Stored records:

════════════════════

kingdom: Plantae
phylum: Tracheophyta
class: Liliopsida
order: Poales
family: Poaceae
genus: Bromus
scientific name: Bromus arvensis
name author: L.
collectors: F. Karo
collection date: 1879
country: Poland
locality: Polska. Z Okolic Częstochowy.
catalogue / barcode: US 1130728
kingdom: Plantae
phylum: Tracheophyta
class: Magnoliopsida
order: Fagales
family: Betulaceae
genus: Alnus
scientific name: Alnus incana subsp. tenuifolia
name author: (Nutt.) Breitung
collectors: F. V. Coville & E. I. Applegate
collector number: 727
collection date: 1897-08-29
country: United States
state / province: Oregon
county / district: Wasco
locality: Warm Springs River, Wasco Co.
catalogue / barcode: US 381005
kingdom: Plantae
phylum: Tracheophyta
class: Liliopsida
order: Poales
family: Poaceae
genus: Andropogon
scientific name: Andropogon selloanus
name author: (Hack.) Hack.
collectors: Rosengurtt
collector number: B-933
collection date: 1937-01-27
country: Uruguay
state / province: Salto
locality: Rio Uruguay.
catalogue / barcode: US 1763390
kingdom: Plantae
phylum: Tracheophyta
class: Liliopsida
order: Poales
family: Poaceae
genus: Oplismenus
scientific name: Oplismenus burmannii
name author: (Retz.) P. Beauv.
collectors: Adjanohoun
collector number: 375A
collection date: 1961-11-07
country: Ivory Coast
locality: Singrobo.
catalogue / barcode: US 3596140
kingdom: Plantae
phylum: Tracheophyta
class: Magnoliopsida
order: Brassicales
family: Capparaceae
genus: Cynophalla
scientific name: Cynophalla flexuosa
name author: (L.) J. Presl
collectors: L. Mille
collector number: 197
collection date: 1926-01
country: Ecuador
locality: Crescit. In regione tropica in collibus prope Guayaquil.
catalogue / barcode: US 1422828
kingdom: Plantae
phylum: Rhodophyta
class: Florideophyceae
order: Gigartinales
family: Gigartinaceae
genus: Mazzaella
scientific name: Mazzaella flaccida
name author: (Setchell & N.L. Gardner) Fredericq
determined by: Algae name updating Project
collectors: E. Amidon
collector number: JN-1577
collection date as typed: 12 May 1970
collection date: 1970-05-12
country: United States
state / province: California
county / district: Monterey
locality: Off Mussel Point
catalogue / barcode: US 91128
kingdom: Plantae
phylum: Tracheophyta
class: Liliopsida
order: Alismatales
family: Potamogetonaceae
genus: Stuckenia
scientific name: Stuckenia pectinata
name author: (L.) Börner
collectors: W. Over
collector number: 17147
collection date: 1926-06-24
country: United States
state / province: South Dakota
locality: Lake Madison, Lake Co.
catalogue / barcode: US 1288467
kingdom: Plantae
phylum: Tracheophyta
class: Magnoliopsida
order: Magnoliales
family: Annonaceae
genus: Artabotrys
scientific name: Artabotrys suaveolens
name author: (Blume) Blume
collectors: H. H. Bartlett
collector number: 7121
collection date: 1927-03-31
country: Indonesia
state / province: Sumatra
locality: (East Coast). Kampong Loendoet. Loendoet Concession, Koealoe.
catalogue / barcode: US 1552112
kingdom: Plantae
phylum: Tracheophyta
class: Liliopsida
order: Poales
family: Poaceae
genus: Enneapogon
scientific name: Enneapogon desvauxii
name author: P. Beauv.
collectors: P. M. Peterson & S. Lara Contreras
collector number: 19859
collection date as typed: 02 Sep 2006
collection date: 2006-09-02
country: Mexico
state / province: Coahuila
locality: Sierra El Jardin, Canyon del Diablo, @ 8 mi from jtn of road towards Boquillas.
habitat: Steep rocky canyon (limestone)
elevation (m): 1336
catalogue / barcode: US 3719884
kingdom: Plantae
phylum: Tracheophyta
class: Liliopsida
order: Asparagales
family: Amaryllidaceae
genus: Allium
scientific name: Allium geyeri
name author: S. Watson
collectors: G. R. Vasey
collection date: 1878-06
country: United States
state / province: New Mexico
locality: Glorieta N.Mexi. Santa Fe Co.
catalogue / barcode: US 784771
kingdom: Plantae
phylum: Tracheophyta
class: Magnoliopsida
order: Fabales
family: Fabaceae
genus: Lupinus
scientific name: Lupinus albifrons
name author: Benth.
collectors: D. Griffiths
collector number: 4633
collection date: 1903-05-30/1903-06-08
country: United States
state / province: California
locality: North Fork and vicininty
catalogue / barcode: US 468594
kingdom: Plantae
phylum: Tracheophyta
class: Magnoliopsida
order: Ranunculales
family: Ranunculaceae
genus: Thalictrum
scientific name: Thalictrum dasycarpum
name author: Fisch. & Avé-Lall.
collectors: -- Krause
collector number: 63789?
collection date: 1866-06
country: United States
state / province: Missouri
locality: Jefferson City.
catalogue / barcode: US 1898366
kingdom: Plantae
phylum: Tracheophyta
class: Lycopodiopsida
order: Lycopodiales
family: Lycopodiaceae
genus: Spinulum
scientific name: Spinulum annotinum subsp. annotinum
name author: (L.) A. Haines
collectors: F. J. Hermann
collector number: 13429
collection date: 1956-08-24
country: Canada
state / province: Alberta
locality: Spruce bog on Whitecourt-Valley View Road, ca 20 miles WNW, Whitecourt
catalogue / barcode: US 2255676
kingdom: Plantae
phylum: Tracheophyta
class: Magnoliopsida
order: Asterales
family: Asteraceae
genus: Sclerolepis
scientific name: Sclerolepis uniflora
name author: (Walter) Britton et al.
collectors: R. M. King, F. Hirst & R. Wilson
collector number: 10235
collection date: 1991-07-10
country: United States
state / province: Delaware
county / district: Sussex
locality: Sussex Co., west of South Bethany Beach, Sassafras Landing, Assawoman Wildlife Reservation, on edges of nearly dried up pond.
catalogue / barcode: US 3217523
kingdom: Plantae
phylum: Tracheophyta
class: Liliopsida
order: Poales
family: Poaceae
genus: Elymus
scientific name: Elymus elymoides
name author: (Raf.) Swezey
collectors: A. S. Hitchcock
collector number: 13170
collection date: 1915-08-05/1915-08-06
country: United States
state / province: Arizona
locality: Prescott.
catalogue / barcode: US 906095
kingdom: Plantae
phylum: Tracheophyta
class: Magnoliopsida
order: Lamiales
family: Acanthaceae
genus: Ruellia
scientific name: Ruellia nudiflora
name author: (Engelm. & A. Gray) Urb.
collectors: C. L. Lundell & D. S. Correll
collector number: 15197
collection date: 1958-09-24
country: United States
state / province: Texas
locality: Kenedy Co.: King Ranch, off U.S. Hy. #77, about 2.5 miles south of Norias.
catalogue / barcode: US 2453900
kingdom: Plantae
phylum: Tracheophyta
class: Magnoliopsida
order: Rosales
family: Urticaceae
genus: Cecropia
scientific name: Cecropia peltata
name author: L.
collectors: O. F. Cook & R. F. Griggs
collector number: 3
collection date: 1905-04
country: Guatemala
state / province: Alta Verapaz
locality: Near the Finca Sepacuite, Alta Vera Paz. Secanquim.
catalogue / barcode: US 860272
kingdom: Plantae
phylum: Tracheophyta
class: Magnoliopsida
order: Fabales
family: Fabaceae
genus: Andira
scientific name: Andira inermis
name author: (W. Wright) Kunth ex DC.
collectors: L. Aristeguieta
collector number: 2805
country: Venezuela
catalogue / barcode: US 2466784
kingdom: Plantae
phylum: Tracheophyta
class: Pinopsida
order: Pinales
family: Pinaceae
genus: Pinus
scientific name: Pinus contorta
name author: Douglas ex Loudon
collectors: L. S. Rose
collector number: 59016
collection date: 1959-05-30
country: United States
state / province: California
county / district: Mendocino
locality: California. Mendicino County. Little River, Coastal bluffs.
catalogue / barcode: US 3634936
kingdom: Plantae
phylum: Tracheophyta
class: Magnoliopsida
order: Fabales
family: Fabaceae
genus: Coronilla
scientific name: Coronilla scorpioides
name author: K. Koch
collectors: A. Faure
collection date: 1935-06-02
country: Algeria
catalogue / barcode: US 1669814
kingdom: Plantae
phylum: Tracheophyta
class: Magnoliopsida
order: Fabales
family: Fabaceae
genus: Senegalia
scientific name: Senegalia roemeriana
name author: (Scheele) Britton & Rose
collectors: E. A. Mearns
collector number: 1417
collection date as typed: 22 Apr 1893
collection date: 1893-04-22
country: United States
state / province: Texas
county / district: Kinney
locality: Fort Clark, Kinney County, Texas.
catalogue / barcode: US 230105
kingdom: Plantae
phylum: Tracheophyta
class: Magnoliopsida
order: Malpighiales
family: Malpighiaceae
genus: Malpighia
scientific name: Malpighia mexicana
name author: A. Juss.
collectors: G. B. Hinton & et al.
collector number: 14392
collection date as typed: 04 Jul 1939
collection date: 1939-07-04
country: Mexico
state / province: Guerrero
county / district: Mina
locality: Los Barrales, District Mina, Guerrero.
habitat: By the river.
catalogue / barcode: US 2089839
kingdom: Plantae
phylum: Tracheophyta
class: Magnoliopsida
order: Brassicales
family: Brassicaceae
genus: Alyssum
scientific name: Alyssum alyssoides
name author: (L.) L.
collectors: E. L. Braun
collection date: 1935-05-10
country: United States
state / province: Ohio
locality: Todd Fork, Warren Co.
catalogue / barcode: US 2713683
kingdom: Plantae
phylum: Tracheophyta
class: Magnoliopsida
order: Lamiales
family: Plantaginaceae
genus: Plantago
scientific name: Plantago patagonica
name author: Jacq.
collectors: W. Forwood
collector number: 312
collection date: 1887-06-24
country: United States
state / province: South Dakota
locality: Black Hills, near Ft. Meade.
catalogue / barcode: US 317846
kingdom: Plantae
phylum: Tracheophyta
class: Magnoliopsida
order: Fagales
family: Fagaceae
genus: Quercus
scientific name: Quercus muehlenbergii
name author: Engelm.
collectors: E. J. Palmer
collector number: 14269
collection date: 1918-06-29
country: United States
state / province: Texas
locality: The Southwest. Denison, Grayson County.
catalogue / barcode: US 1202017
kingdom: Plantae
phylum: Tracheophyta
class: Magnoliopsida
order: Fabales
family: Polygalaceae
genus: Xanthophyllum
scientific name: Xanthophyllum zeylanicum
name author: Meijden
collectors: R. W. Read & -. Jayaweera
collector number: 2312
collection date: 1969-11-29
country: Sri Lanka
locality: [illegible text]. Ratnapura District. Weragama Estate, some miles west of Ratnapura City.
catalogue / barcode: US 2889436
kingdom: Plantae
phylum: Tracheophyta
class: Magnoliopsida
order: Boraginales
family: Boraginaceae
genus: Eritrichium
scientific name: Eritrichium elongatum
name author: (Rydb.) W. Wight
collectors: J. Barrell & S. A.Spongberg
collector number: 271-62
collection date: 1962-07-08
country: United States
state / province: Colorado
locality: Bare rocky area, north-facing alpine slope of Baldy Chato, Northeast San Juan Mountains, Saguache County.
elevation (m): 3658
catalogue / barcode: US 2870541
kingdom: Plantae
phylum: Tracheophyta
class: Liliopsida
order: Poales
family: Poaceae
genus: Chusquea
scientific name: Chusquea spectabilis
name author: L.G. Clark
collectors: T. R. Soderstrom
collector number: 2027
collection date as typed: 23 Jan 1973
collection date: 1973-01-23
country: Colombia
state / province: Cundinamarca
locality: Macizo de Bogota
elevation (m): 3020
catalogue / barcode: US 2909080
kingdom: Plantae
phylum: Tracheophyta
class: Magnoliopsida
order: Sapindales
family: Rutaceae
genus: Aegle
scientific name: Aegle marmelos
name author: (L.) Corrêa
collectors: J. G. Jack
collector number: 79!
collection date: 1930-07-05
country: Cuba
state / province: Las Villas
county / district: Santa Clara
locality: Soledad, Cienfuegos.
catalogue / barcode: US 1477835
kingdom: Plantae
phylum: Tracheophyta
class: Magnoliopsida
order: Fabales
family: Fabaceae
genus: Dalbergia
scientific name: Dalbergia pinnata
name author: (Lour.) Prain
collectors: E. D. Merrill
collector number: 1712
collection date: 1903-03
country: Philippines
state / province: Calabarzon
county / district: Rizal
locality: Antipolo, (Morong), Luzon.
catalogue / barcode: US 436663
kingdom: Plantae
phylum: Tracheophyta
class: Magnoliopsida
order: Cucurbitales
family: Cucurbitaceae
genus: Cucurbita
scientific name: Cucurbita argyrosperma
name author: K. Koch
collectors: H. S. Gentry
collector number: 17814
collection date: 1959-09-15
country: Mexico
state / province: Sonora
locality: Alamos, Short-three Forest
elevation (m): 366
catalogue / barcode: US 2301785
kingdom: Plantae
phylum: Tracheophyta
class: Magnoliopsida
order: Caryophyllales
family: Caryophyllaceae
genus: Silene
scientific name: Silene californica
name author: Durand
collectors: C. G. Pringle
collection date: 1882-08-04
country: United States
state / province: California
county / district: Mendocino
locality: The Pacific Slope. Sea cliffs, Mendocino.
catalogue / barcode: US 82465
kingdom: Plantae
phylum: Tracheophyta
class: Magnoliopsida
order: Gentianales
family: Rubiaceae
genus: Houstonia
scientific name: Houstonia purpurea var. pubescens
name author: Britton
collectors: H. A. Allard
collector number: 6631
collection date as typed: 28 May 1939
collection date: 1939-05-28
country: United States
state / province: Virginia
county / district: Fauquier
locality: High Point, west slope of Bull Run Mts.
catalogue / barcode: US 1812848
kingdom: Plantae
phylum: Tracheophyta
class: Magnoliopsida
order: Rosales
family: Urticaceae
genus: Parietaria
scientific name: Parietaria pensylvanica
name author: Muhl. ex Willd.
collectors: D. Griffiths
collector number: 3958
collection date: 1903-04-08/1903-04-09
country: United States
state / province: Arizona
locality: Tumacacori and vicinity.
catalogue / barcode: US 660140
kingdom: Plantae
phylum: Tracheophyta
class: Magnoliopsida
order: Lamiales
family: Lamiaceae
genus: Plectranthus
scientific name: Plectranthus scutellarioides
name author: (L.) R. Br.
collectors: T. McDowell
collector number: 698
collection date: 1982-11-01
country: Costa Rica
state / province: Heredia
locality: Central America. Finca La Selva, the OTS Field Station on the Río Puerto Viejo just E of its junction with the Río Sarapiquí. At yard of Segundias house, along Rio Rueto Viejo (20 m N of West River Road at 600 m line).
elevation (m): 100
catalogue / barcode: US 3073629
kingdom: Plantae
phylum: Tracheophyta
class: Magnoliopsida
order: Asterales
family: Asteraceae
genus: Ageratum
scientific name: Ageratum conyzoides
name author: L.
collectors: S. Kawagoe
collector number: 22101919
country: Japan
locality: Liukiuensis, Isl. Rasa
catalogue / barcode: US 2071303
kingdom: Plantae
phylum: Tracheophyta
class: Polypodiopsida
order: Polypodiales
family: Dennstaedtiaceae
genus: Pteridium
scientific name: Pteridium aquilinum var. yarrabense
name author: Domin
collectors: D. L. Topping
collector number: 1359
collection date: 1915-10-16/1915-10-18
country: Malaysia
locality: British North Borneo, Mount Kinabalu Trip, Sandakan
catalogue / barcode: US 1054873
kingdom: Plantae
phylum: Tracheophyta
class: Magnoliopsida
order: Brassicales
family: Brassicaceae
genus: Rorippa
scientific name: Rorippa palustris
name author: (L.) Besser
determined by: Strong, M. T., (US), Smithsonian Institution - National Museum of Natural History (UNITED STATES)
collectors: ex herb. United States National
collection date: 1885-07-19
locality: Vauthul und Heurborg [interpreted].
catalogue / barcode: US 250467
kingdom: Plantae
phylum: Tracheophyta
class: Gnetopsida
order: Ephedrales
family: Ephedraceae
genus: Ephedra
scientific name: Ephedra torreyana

════════════════════

## Given exercise
Rewrite the lines of the records as a JSON list of strings, one per line with blank lines omitted, covering only the part that opens with the line containing "genus: Bromus" and closes with the line containing "collector number: 197", both included.

## Correct response
[
  "genus: Bromus",
  "scientific name: Bromus arvensis",
  "name author: L.",
  "collectors: F. Karo",
  "collection date: 1879",
  "country: Poland",
  "locality: Polska. Z Okolic Częstochowy.",
  "catalogue / barcode: US 1130728",
  "kingdom: Plantae",
  "phylum: Tracheophyta",
  "class: Magnoliopsida",
  "order: Fagales",
  "family: Betulaceae",
  "genus: Alnus",
  "scientific name: Alnus incana subsp. tenuifolia",
  "name author: (Nutt.) Breitung",
  "collectors: F. V. Coville & E. I. Applegate",
  "collector number: 727",
  "collection date: 1897-08-29",
  "country: United States",
  "state / province: Oregon",
  "county / district: Wasco",
  "locality: Warm Springs River, Wasco Co.",
  "catalogue / barcode: US 381005",
  "kingdom: Plantae",
  "phylum: Tracheophyta",
  "class: Liliopsida",
  "order: Poales",
  "family: Poaceae",
  "genus: Andropogon",
  "scientific name: Andropogon selloanus",
  "name author: (Hack.) Hack.",
  "collectors: Rosengurtt",
  "collector number: B-933",
  "collection date: 1937-01-27",
  "country: Uruguay",
  "state / province: Salto",
  "locality: Rio Uruguay.",
  "catalogue / barcode: US 1763390",
  "kingdom: Plantae",
  "phylum: Tracheophyta",
  "class: Liliopsida",
  "order: Poales",
  "family: Poaceae",
  "genus: Oplismenus",
  "scientific name: Oplismenus burmannii",
  "name author: (Retz.) P. Beauv.",
  "collectors: Adjanohoun",
  "collector number: 375A",
  "collection date: 1961-11-07",
  "country: Ivory Coast",
  "locality: Singrobo.",
  "catalogue / barcode: US 3596140",
  "kingdom: Plantae",
  "phylum: Tracheophyta",
  "class: Magnoliopsida",
  "order: Brassicales",
  "family: Capparaceae",
  "genus: Cynophalla",
  "scientific name: Cynophalla flexuosa",
  "name author: (L.) J. Presl",
  "collectors: L. Mille",
  "collector number: 197"
]